WHAT THE TASK REQUIRES:
Begin at the line below that has "cy_px: -230" and stop after the line that has "exposure_s: 1/121". Please restate only those lines, word for word.

EXERCISE INPUTS:
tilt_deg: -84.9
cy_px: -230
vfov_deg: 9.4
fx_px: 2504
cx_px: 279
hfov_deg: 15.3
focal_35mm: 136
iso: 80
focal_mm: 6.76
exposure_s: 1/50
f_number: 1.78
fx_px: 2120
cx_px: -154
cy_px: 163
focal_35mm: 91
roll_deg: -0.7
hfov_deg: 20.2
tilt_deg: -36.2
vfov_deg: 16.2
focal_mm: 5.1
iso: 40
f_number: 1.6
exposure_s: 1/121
==
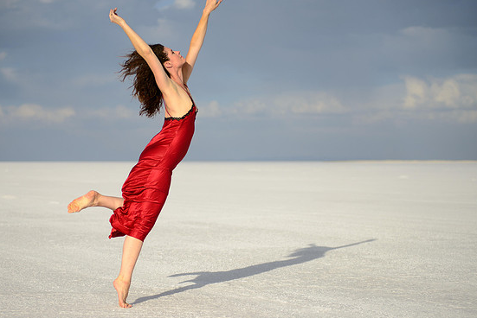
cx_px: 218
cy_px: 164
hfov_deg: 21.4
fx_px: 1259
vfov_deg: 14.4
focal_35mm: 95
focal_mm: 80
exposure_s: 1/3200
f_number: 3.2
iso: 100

SOLUTION:
cy_px: -230
vfov_deg: 9.4
fx_px: 2504
cx_px: 279
hfov_deg: 15.3
focal_35mm: 136
iso: 80
focal_mm: 6.76
exposure_s: 1/50
f_number: 1.78
fx_px: 2120
cx_px: -154
cy_px: 163
focal_35mm: 91
roll_deg: -0.7
hfov_deg: 20.2
tilt_deg: -36.2
vfov_deg: 16.2
focal_mm: 5.1
iso: 40
f_number: 1.6
exposure_s: 1/121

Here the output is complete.